Death Wish (1974)

This weekend I watched the 1974 classic Death Wish. Charles Bronson plays Michael Kersey, a non-violent liberal whose wife and daughter are violently attacked, resulting in the death of one and mentally retarding of the other. The film cleverly depicts his transformation into a vigilante. Having obtained a gun from a business trip to Arizona, he walks around the parks, streets and subways of New York waiting to be mugged; his attackers invariably end up on the ground with bullet holes in them. 
 
The New York Police Department concentrate huge resources into unmasking the vigilante; had they offered so much devotion to hunting his wife's killer, he might never had become this angel of death. The baddies are all young men untidily dressed who move in a jerky manner.

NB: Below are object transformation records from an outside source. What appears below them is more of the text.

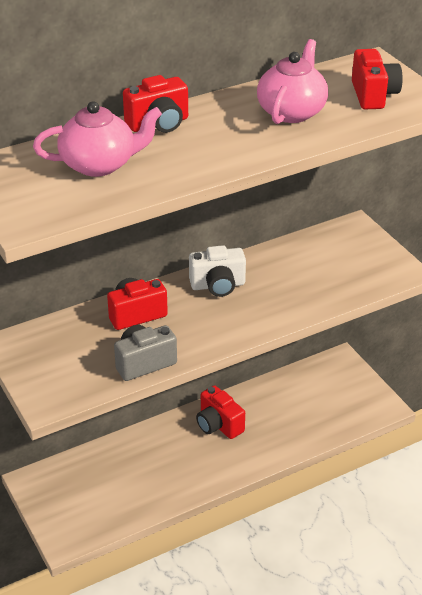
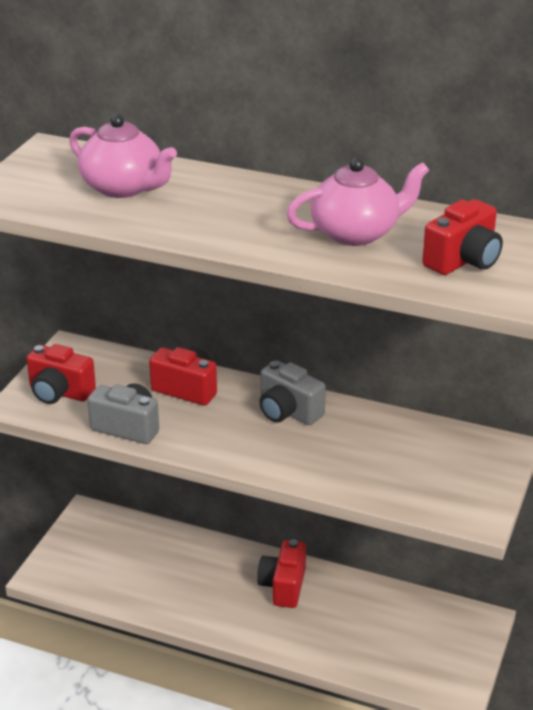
camera: 50 degrees right, 5 degrees down
red camera [123,75,188,133] -> red camera moved to [27,344,96,404]
white camera [189,245,246,297] -> grey camera [259,360,326,425]

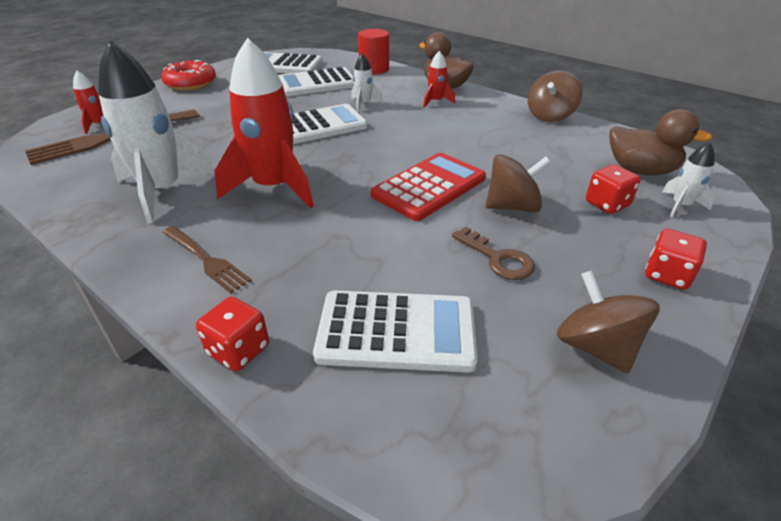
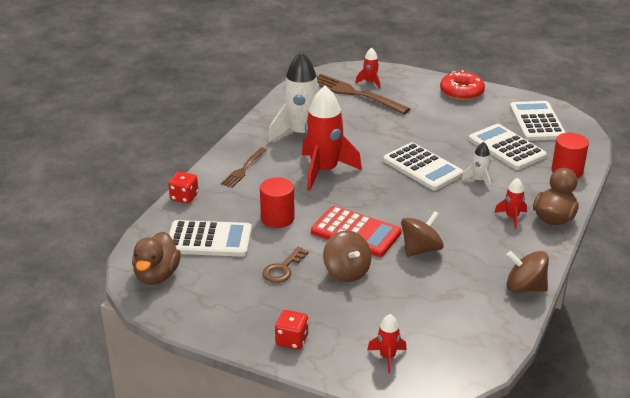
camera: 75 degrees right, 5 degrees down
white calculator [313,290,478,372] -> white calculator turned 75 degrees counterclockwise [169,220,252,257]
brown spinning top [557,270,660,374] -> brown spinning top moved to [401,211,444,257]
red dice [586,165,640,214] -> none
brown duck [610,109,712,175] -> brown duck moved to [132,232,181,285]
white rocket [662,142,714,218] -> red rocket [367,314,407,373]
none -> red cylinder [260,177,295,228]

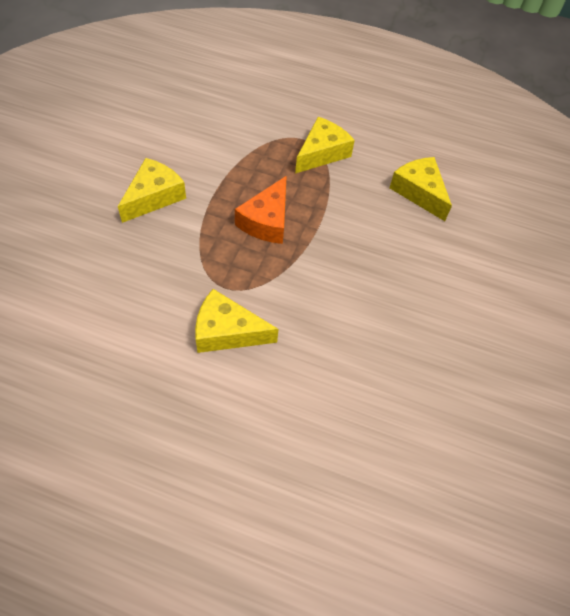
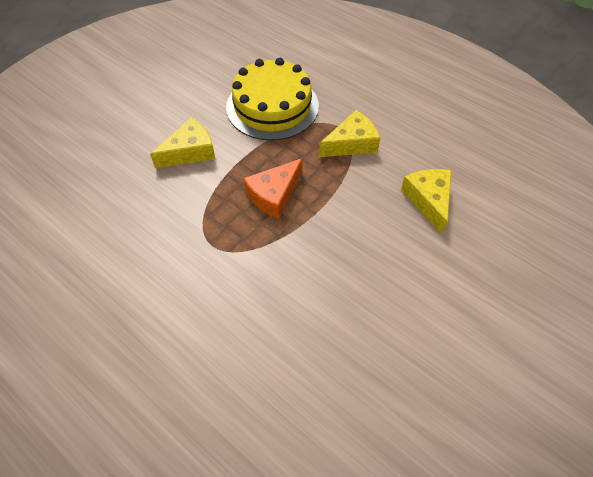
camera: 25 degrees right, 0 degrees up
yellow cheese [195,289,279,353] -> none
none -> yellow cake [226,58,319,141]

Kersey represents an older generation unwilling to put up with yobbish behaviour. 
 
It's an interesting film. Subsequent ones were produced; my favourite is number two, set in Chicago. They reveal much about perceptions of crime in the early seventies and eighties. Deference fell, violent crime rose. The authorities were seemingly ill-equipped to handle it and the films were an expression of this. They were even credited, or rather blamed, for increased vigilante attacks. 
 
It's one of the few 18-rated films I'm prepared to watch. I like its main character. Is he right to do what he does? He dispenses justice when the police are too inept; he never targets the innocent though arguably defends them. On the other hand, he himself breaks the law. He is a mass murderer who denies his victims the opportunities for repentance and reformation. 
 
Dearly beloved, avenge not yourselves, but rather give place unto wrath: for it is written, Vengeance is mine; I will repay, saith the Lord.